While that’s all well and good, you can't say “I can't say I haven't had sex with men” in a play to drum up speculation after declaring definitively that you are heterosexual and think you're doing your duty as an ally.

Most recently, Jonas got taken to task for speaking prominently at an Orlando vigil held at Stonewall Inn. In an interview with Watch What Happens Live, Jonas said he actively wanted to get involved after the tragedy: “I looked at my team and I said ‘Listen, I'm in town and I would love to lend my voice in any way that I can and be part of it in any way that's possible." As a result, New York Gov. Andrew Cuomo asked him to give an impromptu speech. Jonas' resulting address, which caused him to cry, unsurprisingly garnered boos. We know why.

As an ally to any marginalized community, sometimes the most powerful thing you can do is know when to yield the floor and give someone else the spotlight.

“How dare someone who is not a part of our community take up space in this way?” artist, photographer, and popular Twitter user Shon Yves told Complex. “How dare someone who is not one of us speak at a HISTORIC site for LGBT rights and speak about this tragedy that has taken the lives of nearly 50 of our own The same homophobia that motivated Omar Marteen is what fuels Nick Jonas’ popularity, fame, and fortune—ESPECIALLY among gay men.” Yves is referring to the common preference gay men have for "straight-acting" men, which many believe is a result of internalized homophobia. His statements echo the sentiments of many.

While Nick’s presence was greatly appreciated, the idea that his voice should have been a focal point was ill-advised. Rodriguez went so far as to say that “getting invited to speak at the event was not only inappropriate, accepting that mic when he has a platform every day was bad allyship and irresponsible.”

As neither a person of color (as a majority of Mateen's victims were) or a queer-identified person (as a majority of Mateen's victims were), Jonas' prominence at the Orlando vigil shifted the focus from those affected directly by the tragedy. Several people of color contacted for this article suggested sponsoring benefits or hosting events featuring queer people of color as a more viable alternative for Jonas to show his support. But what really happened was not the right way.
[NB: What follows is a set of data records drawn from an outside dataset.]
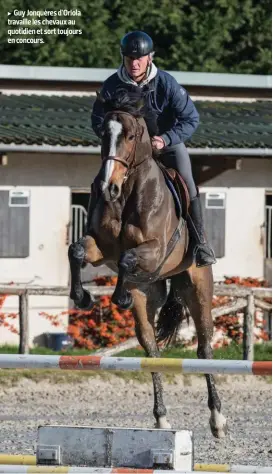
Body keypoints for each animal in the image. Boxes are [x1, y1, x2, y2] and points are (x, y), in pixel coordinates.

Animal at [67, 88, 225, 436]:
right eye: (103, 134)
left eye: (131, 135)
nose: (107, 187)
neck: (127, 191)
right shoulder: (101, 247)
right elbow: (77, 251)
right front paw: (81, 296)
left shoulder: (153, 249)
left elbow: (128, 258)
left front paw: (118, 295)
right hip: (149, 300)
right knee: (152, 350)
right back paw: (162, 418)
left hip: (198, 287)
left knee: (205, 348)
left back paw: (217, 419)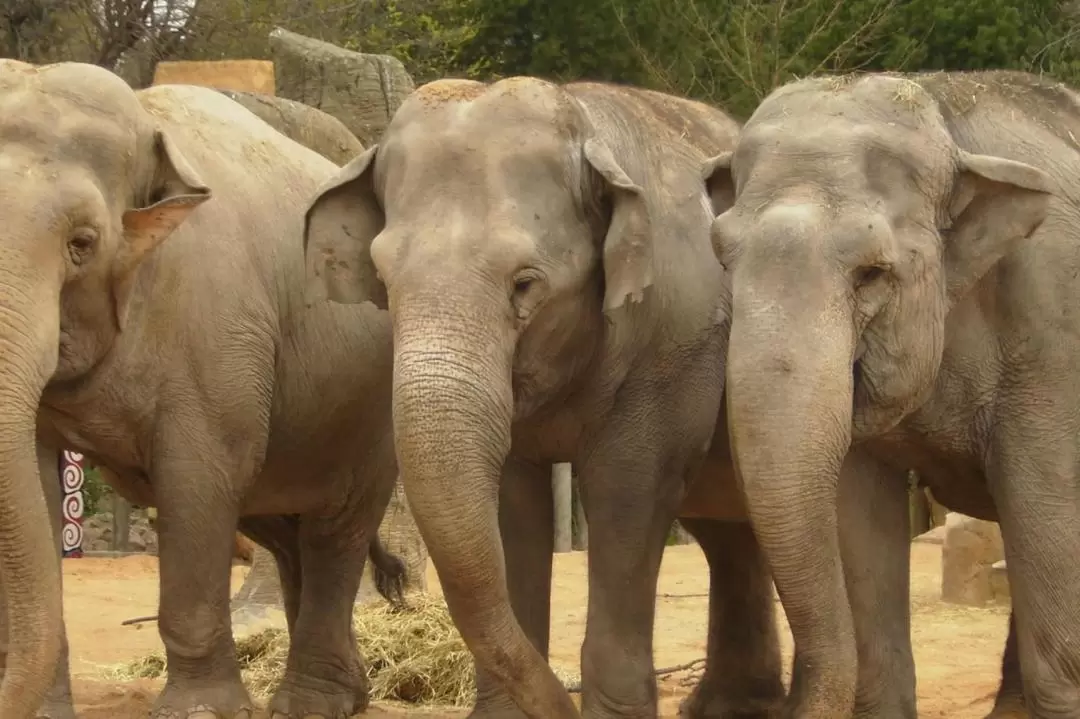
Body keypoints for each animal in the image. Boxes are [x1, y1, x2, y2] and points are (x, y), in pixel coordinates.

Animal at [0, 61, 406, 716]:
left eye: (81, 244)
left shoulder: (217, 335)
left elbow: (197, 477)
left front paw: (200, 710)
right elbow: (34, 484)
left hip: (374, 410)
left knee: (335, 529)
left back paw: (310, 704)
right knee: (282, 529)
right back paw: (350, 694)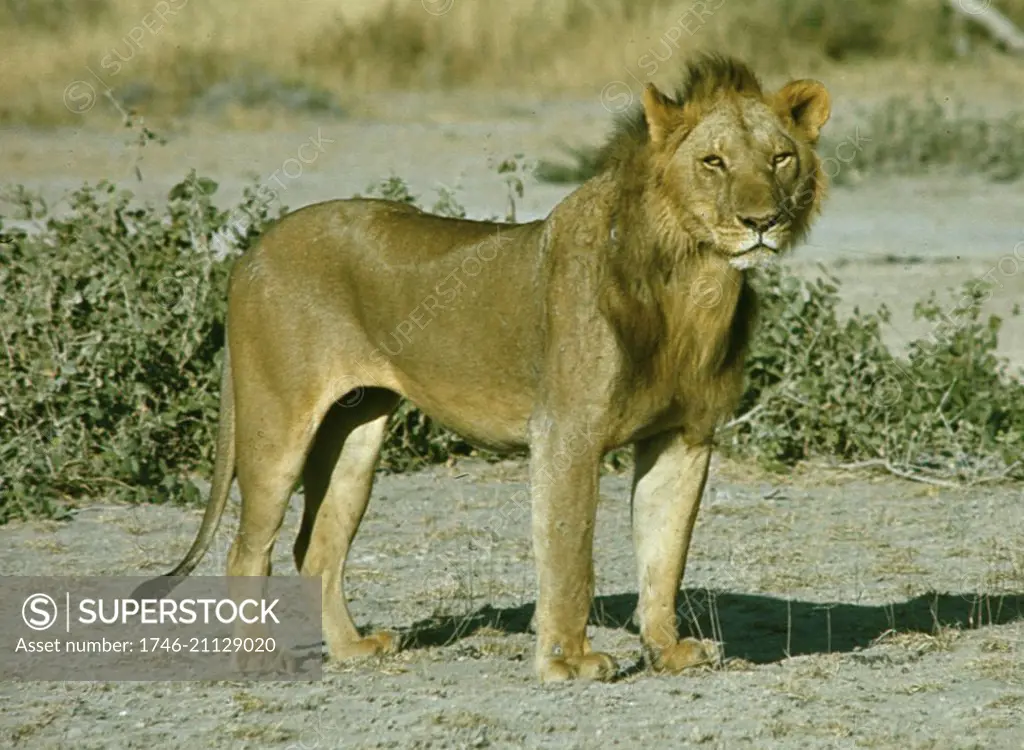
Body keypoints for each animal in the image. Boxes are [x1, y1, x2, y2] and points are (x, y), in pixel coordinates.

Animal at [140, 55, 831, 684]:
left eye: (780, 159)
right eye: (713, 162)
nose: (762, 222)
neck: (692, 281)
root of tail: (251, 249)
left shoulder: (684, 436)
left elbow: (665, 554)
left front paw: (669, 653)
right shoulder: (566, 432)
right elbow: (570, 553)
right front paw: (567, 663)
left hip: (355, 432)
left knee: (317, 546)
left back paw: (353, 649)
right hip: (277, 423)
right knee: (246, 548)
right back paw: (260, 660)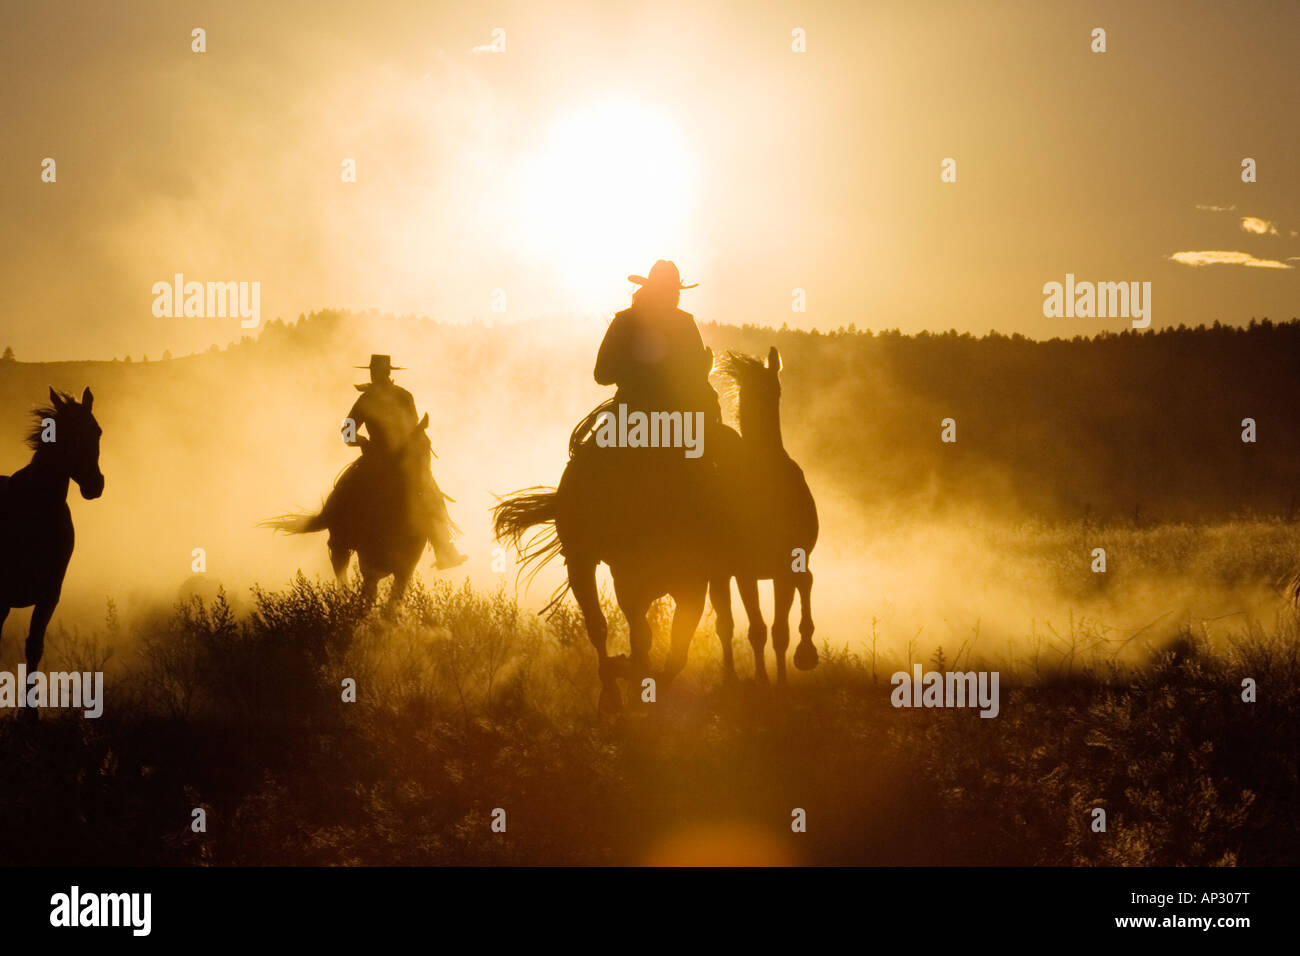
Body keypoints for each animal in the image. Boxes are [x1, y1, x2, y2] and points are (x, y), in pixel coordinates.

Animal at [265, 413, 436, 608]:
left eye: (428, 447)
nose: (422, 486)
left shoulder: (406, 565)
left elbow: (392, 603)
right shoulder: (369, 560)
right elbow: (369, 592)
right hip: (340, 546)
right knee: (342, 574)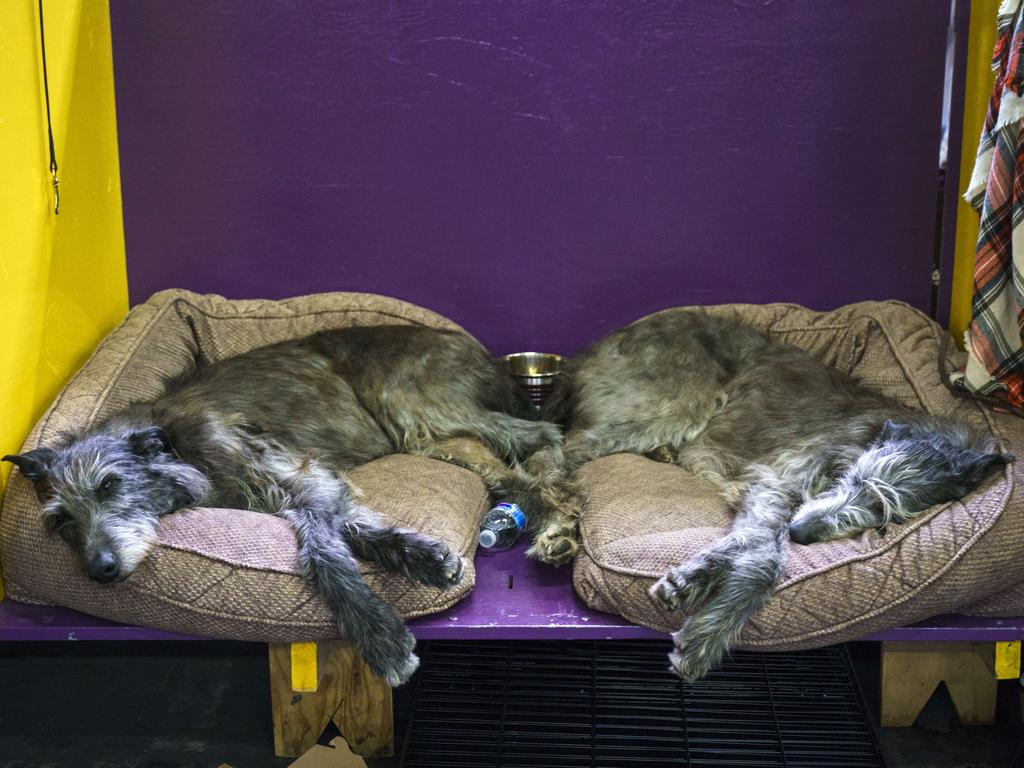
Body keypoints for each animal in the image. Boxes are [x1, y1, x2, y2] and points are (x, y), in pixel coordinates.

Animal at [4, 325, 561, 684]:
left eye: (110, 485)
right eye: (62, 521)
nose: (101, 569)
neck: (175, 444)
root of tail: (479, 349)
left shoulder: (293, 474)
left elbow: (319, 550)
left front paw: (380, 635)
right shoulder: (301, 484)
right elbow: (345, 529)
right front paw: (421, 558)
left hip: (415, 405)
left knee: (543, 433)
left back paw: (555, 520)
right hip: (432, 436)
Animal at [536, 309, 1007, 684]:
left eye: (885, 513)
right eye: (853, 478)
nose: (801, 532)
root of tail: (589, 352)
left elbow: (757, 542)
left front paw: (700, 593)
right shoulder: (781, 476)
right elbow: (766, 553)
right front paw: (706, 625)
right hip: (673, 402)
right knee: (554, 451)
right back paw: (558, 529)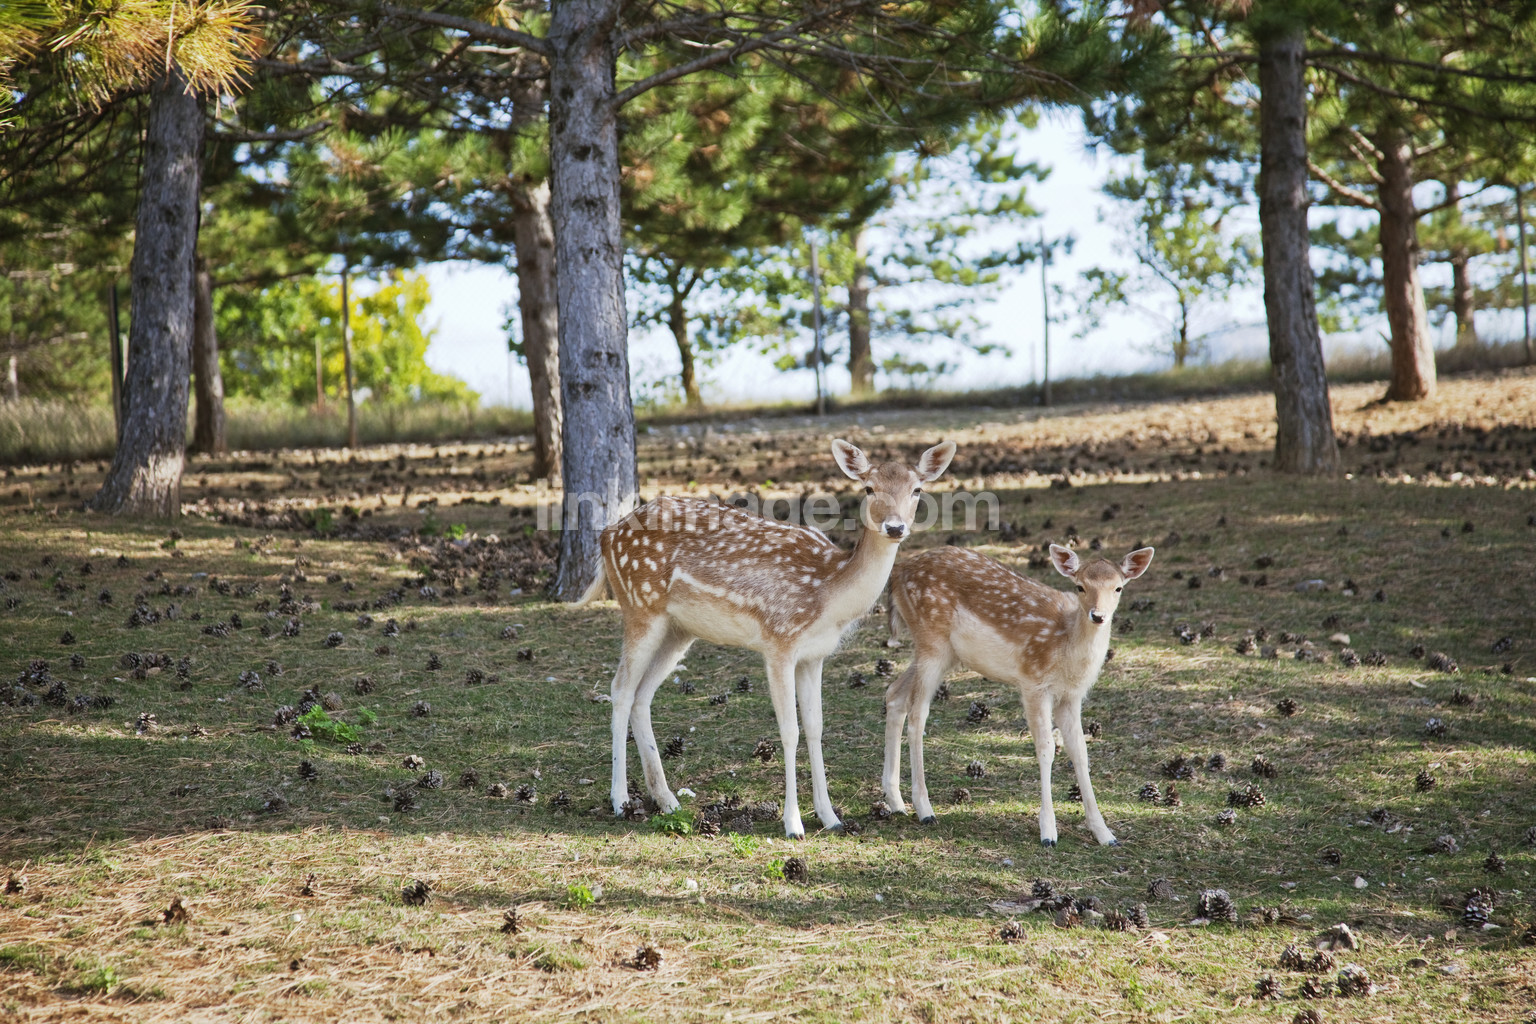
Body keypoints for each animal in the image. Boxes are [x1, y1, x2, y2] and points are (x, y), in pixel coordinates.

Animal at [579, 438, 957, 838]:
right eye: (869, 488)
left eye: (917, 490)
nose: (895, 527)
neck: (828, 594)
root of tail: (606, 535)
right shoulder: (779, 642)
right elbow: (789, 730)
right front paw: (793, 824)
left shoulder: (814, 655)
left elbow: (816, 728)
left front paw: (830, 817)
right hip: (640, 606)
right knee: (620, 689)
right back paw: (620, 800)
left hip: (678, 629)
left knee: (642, 695)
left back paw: (666, 799)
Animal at [881, 542, 1153, 847]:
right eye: (1080, 586)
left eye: (1118, 588)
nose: (1098, 616)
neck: (1065, 649)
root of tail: (898, 572)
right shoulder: (1033, 682)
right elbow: (1046, 748)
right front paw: (1048, 832)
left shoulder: (1071, 696)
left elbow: (1080, 751)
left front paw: (1105, 833)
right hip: (932, 642)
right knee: (918, 714)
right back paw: (924, 809)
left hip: (943, 653)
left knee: (895, 694)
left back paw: (896, 802)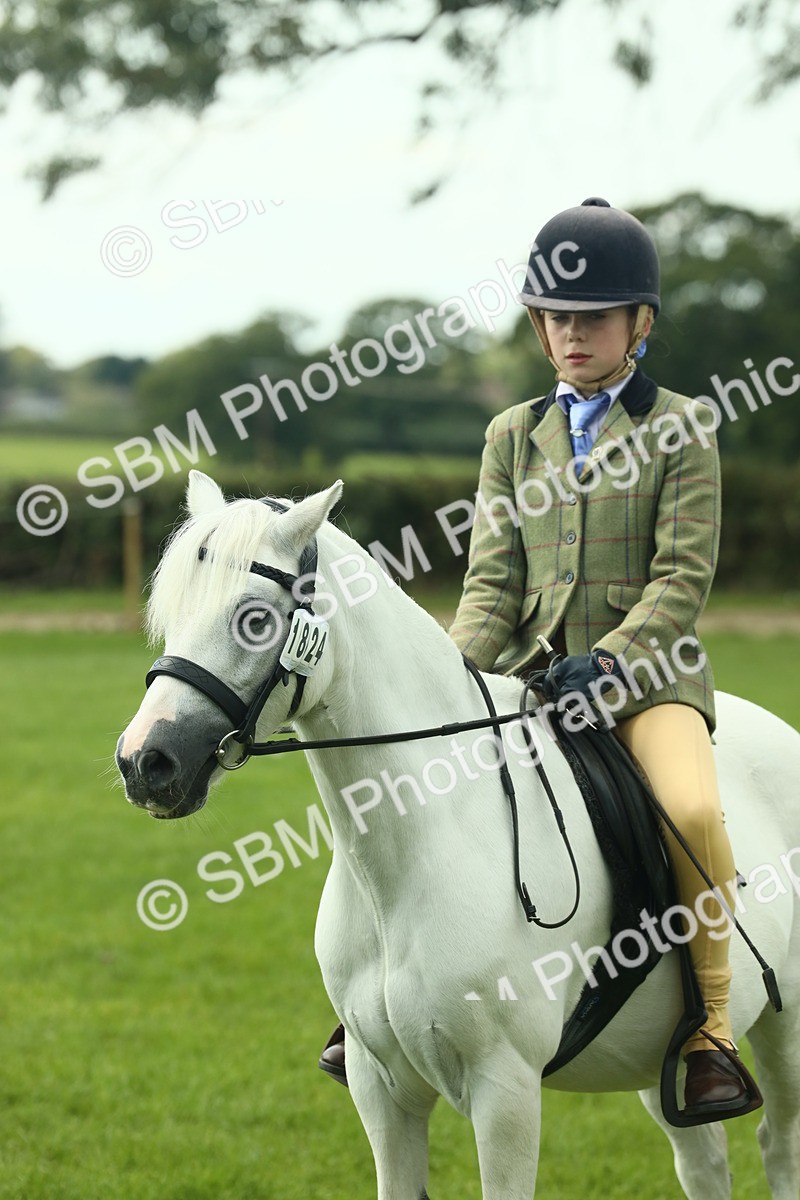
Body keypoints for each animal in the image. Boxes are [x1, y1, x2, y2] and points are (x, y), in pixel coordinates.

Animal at [116, 470, 800, 1200]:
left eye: (253, 619)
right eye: (172, 613)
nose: (144, 762)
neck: (415, 853)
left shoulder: (506, 1090)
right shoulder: (380, 1089)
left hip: (783, 1026)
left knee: (779, 1146)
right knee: (703, 1158)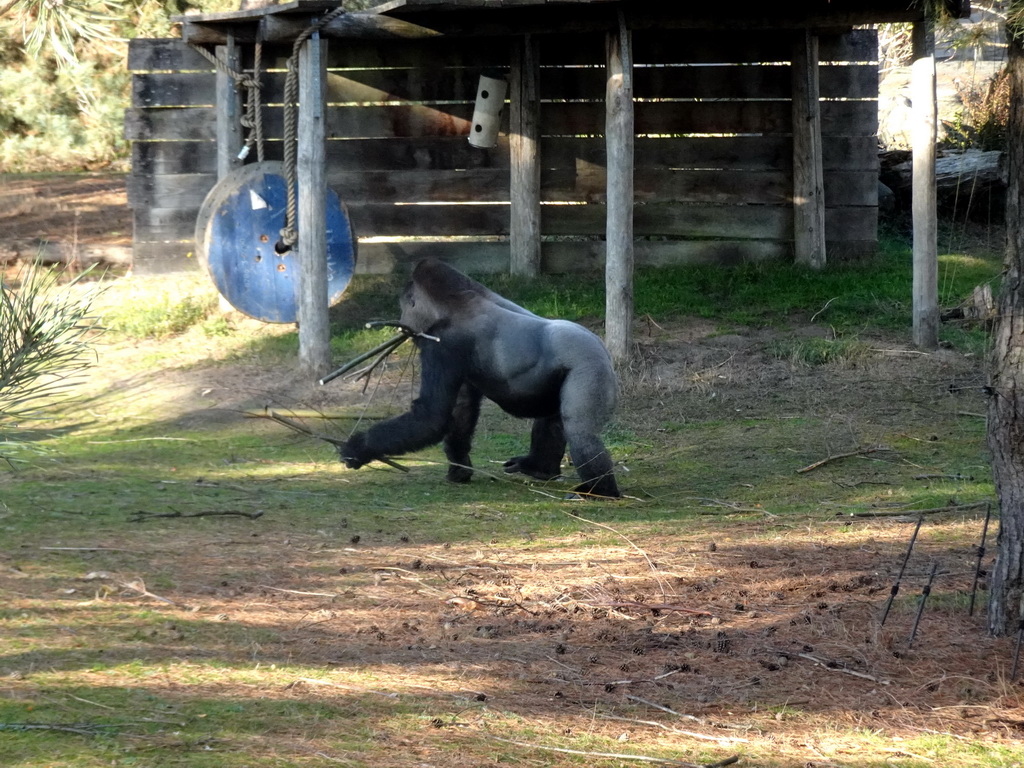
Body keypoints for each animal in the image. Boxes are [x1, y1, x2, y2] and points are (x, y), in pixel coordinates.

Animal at [339, 259, 618, 499]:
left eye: (406, 307)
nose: (401, 322)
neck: (456, 300)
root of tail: (601, 347)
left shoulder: (441, 344)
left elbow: (431, 416)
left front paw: (359, 447)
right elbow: (461, 408)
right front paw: (459, 469)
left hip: (589, 366)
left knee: (581, 432)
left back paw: (599, 491)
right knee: (554, 418)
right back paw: (539, 467)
It’s not that Jonas needs to disavow his relationship the gay community—until he does something egregious (and even likely afterward), the LGBT community will always have a soft spot for the "Jealous" singer. But the Jonas brother needs to understand that it's time to pivot. Pretending or alluding to having experimented or wanting to experiment with your sexuality isn't the best way to rope in a queer fan base—keep taking your shirt off and those slash fan fictions will just write themselves. But if you really want to make a difference—if you really want to establish a genuine and healthy relationship with your gay fans—it's time to get to know them and understand that your platform (not your words) is the most powerful thing you can give them.